The Millennial generation has been dealt a difficult hand, especially with regard to finding work and keeping it for any duration of time. Coming of age after the last recession, the Millennials entered a job market much different than the one they were born into. The outsourcing of jobs, continually diminishing benefits, stagnant wages and the emerging gig economy, based on short-term and temporary work, is all this generation knows.
However, it may be those same forces making it difficult to find and keep a job that create an opportunity for Millennials to utilize their generational talents and qualifications to be excellent entrepreneurs. Millennials were born into an ever-growing technology based environment and economy. They are excellent at multi-tasking and desire independence from traditional office culture and the 9-5 workday. They tend to prefer to use their inherent variety of skills in a variety of different ways.
Not only do these traits fit the aforementioned growing gig economy, but also exhibit the essential traits of strong entrepreneur. While some have termed Millennials as lacking necessary communication skills and work ethic, it can be argued that they simply do not fit “traditional” norms established by Baby Boomers and Generation X’ers, but rather create their own individualized path toward personal and professional success. The uniqueness of the Millennial generation has created an economic environment full of creativity and boundless opportunity.
Statistics also tend to fall in line with the assessment that Millennials are primed to be successful entrepreneurs. According to America’s Small Business Development Centers:
- 62% of Millennials surveyed said they dream of starting business;
- About 50% have specific plans to do so within the next couple of years; and
- 61% of Millennials say that they think that their best job security will come from owning their own business.
Other entrepreneurs started their own business for different reasons. They included creating a more stable financial foundation for their family, the desire to be one’s own boss, having and developing a great idea, and the desire for work independence. However, job security has almost never been associated with entrepreneurship…until now.
Interestingly, this fits almost perfectly with the Millennial creative mind and versatile skill set. For a generation that for the most part has never really known job security, it only makes sense that they realize that the best boss they can have is themselves.
Furthermore, Millennials tend to predominantly make up a region’s or community’s creative class. Often times Millennials themselves do not even know they are a part of this creative class, and therefore need their specific talents drawn-out into the forefront. This creative class of Millennials has given the long-standing dictionary definition of creative industry new life.
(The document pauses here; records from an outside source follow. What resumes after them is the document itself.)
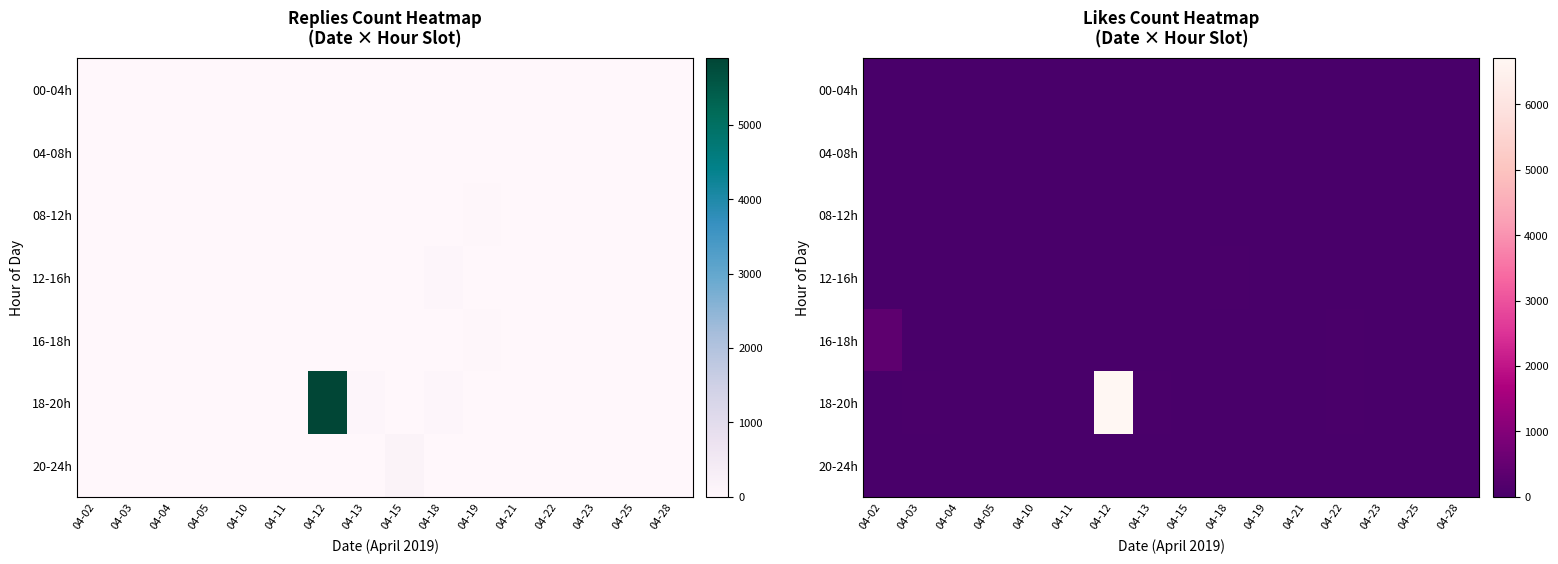

Is it true that 00-04h equals 4 at 04-04?

False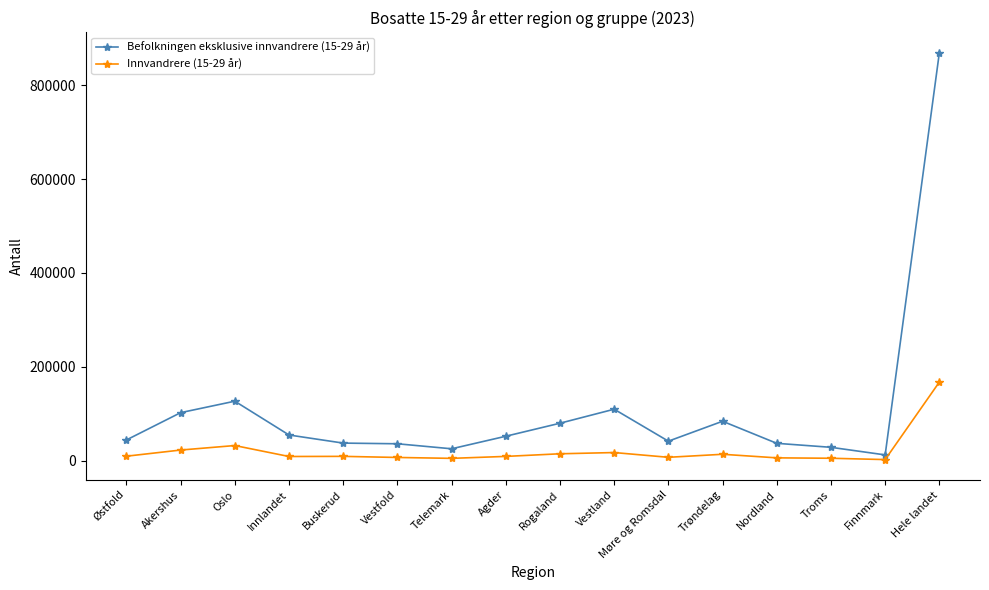

At which category does Innvandrere (15-29 år) reach its first local peak?

Oslo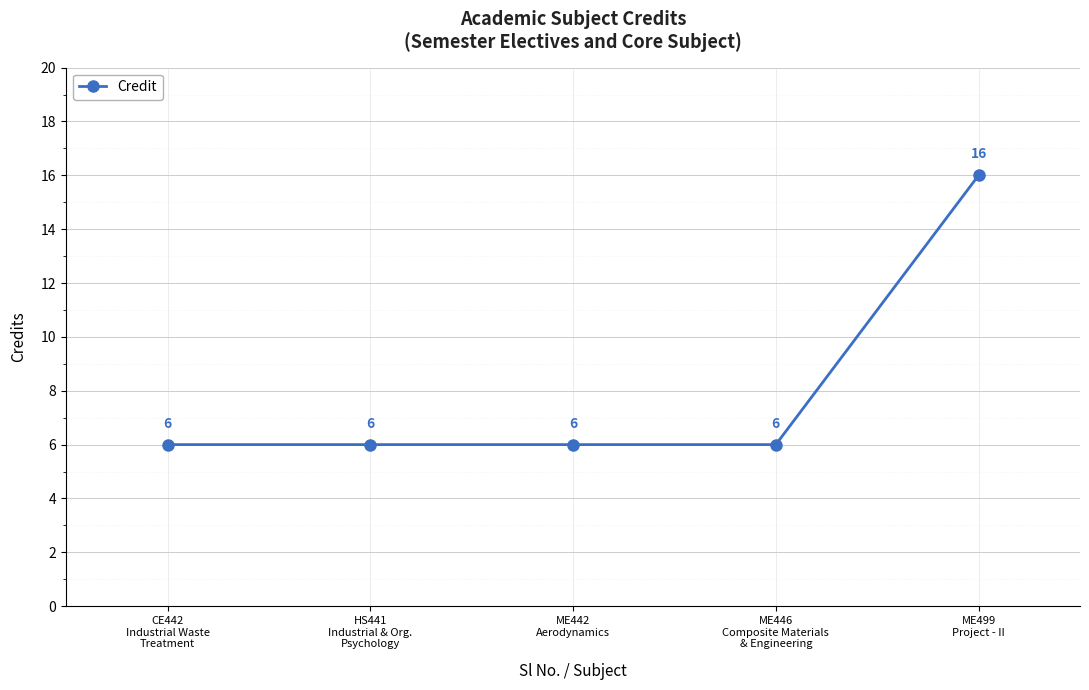

What is the label of the 4th point from the right?

HS441
Industrial & Org.
Psychology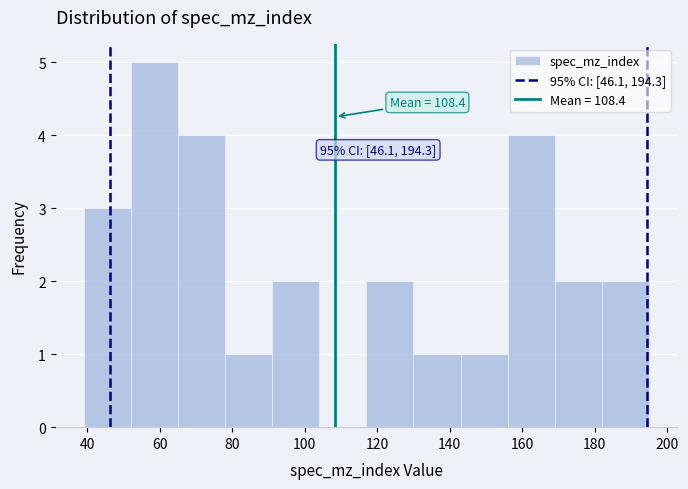

Which range on the x-axis has the tallest bar?

52 to 65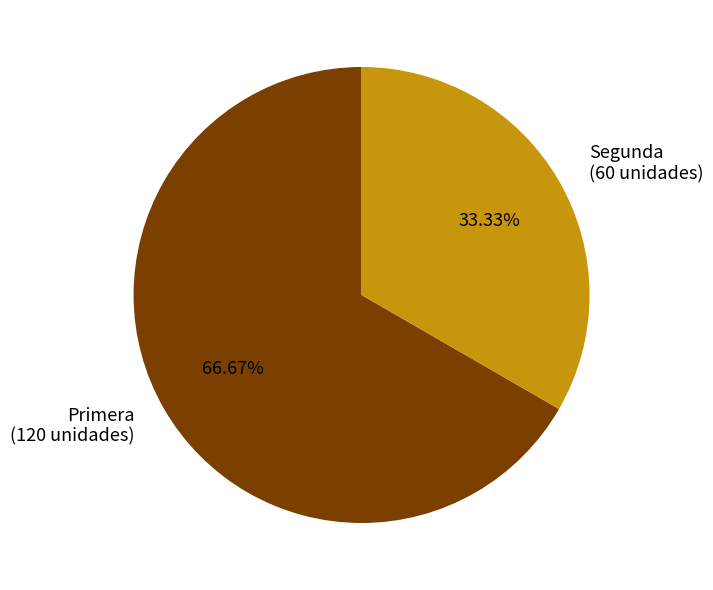

The Primera slice represents 76% of the pie. True or false?

False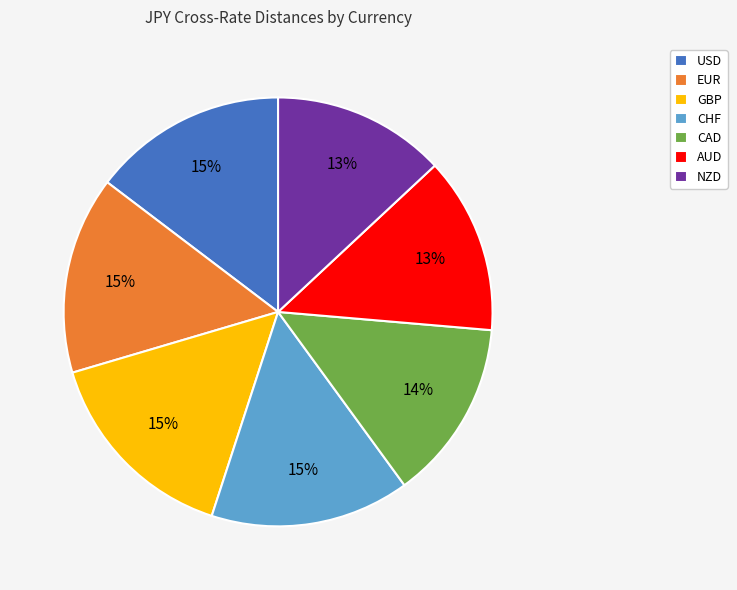

To the nearest percent, what is the difference between the largest and smallest slice percentages?

2%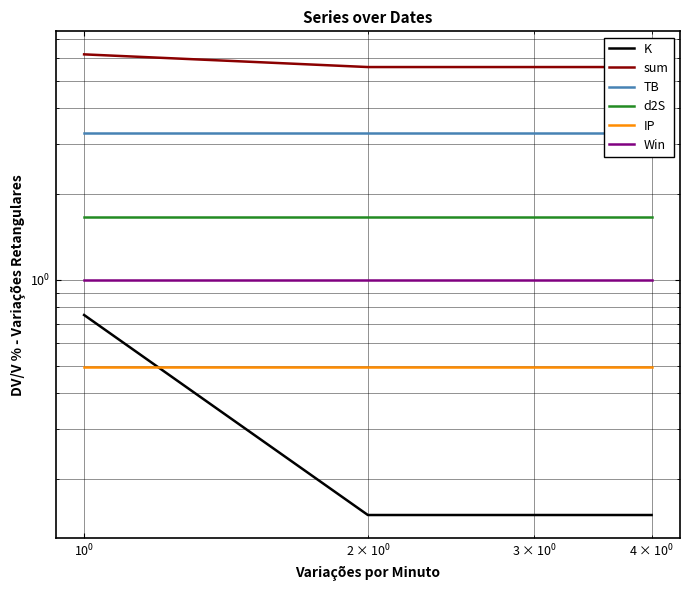

What is the total value across all series at $\mathdefault{10^{-2}}$?

13.4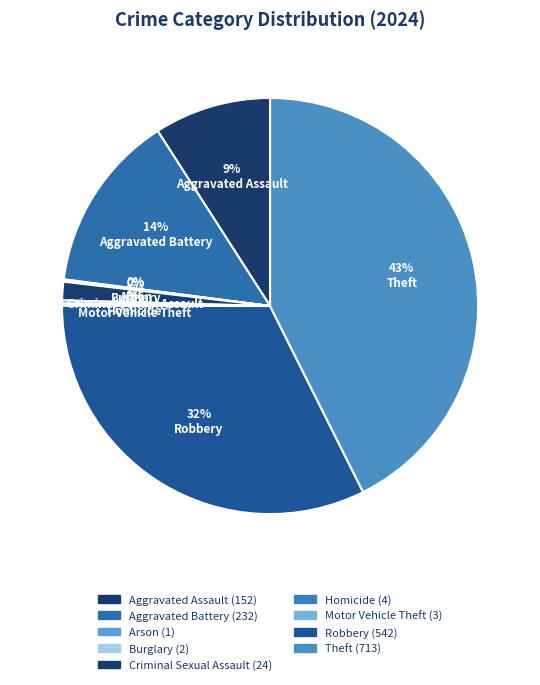

Which slice is the largest?

Theft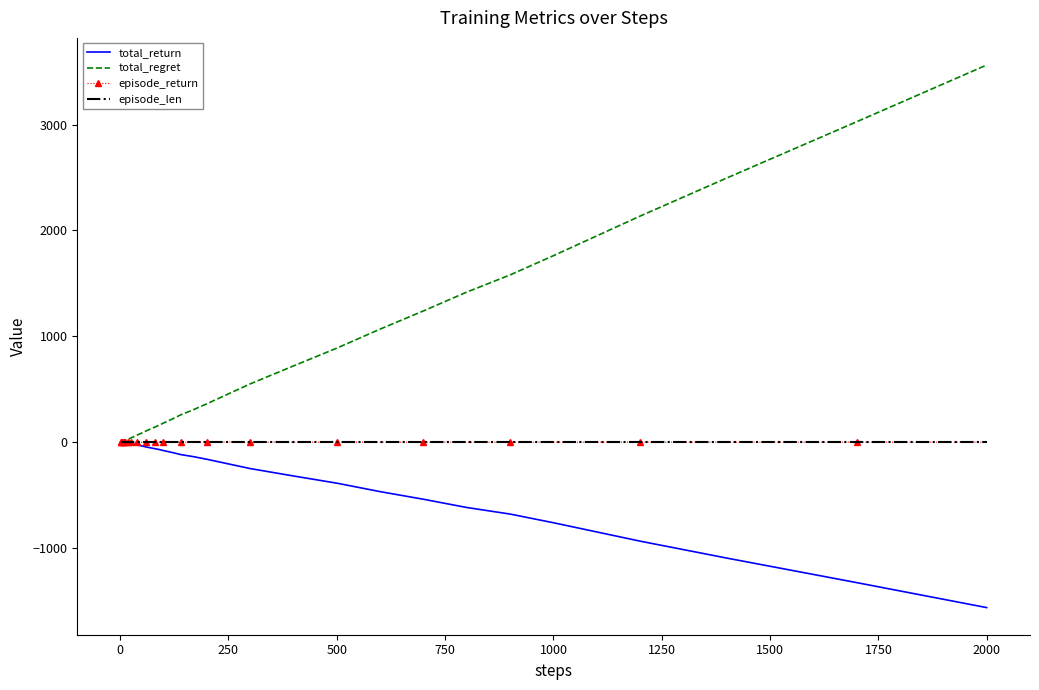

What is the smallest value displayed?

-1564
While this industry has been around for some time, it has in the past 5-10 years taken on more prominence in both urban and rural community settings.
This creative industry is made up of several generalized categories of work, Marketing, Architecture, Visual Arts & Crafts, Design, Film & Media, Digital Games, Music & Entertainment as well as Publishing. While some of these sub-industries are obvious money makers, many Millennials tend to produce these goods and services as a hobby alongside their part or full-time job at the local fast fast food restaurant or cubicle office job. Unfortunately these talents often go unnoticed to community business and government leaders who can help encourage and grow these talents into new business start-ups.
Undoubtedly, it takes some guidance to turn a hobby digital game developer who works at the local Wal-Mart full-time into a professional game developer, just as an example, but with proper guidance, creative Millennials can achieve goals and objectives that far outweigh the expectations of many. This is thanks to their willingness to take what many would call “unnecessary” risks, their inherent ability to adapt to new environments and learn quickly, as well as the unending Millennial endeavor for independence and self-sufficiency on their own terms.
So, without question, the community you live in has numerous individuals working within the creative class that simply need to be found and given the opportunity to express themselves in whatever they do. They can be found at local craft fairs and festivals, Wal-Mart’s electronics department, or sometimes working in their parent’s basements (only partially a joke). They simply need to be sought after, found, and allowed the space to create. In the end, like it is in all walks of life, some will make it and some won’t. The important thing to remember is that Millennial’s are risk takers. One or two failures will not stop them from trying a third time. This is the beauty of the Millennial generation that is often taken for granted. Provide these creatives with the setting to show of what they do and honestly, anything can happen.